[Leetcode 101] 47 Permutations II

Problem:

Given a collection of numbers that might contain duplicates, return all possible unique permutations.

For example,
[1,1,2] have the following unique permutations:
[1,1,2], [1,2,1], and [2,1,1].

Analysis:

An normal way to solve the problem is first generate all the possible permutations, and then compare it with all the existing permutations. If it's unique, then put it into the result vector. But it's too time consuming. So we should use another method.

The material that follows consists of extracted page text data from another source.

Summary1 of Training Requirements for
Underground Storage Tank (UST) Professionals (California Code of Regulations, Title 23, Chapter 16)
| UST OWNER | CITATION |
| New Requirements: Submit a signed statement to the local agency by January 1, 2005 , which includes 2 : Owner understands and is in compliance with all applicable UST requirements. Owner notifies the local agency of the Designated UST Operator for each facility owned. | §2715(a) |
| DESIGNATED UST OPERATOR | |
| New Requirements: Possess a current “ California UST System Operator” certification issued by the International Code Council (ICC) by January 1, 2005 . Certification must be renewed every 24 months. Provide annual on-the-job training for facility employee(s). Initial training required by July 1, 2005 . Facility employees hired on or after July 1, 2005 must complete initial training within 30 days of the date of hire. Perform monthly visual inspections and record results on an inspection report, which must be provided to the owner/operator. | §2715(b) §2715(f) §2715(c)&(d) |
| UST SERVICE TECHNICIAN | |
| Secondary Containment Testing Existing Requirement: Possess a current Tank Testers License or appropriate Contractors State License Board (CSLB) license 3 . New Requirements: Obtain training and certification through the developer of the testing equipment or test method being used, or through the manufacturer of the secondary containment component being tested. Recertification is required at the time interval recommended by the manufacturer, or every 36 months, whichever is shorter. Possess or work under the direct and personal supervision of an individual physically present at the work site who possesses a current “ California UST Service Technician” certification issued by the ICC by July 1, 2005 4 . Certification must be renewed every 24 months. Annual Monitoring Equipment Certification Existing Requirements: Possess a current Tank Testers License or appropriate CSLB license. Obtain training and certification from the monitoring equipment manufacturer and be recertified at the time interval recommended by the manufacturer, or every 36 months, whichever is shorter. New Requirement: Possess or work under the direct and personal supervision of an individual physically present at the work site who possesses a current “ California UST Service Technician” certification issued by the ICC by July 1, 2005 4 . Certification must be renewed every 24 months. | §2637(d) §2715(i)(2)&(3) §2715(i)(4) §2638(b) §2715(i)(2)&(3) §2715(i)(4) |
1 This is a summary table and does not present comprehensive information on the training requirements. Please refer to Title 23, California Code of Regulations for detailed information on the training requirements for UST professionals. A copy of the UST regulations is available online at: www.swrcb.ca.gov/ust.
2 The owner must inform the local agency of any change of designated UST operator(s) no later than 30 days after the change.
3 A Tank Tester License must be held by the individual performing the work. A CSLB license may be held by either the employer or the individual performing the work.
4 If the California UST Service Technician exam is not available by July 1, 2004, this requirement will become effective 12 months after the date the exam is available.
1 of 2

The method is as follows: sort the given num vector. And each time we pick a new element, if the element is duplicated, then this element cannot be picked unless it previous same element has been picked. This strategy can help us skip those situations that might cause duplication problems.

Code:

class Solution {
public:
    vector<vector<int> > res;
    vector<int> t_res;
    int len;
    int *sig;

    vector<vector<int> > permuteUnique(vector<int> &num) {
        // Start typing your C/C++ solution below
        // DO NOT write int main() function
        res.clear();
        t_res.clear();
        
        len = num.size();
        sig = new int[len];
        for (int i=0; i<len; i++)
            sig[i] = 0;
        
        sort(num.begin(), num.end());
        
        dfs(0, num);
        
        return res;
    }
    
private:
    void dfs(int l, vector<int> &num) {
        if (l == len) {
            res.push_back(t_res);
            return ;
        }
        
        for (int i=0; i<len; i++) {
            if (sig[i] == 0 && isValid(i, num)) {
                t_res.push_back(num[i]);
                sig[i] = 1;
                dfs(l+1, num);
                sig[i] = 0;
                t_res.pop_back();
            }
        }
    }
    
    bool isValid(int i, vector<int> &num) {
        return (i==0) || (num[i-1] != num[i])|| ((num[i-1] == num[i]) && sig[i-1]);
    }
};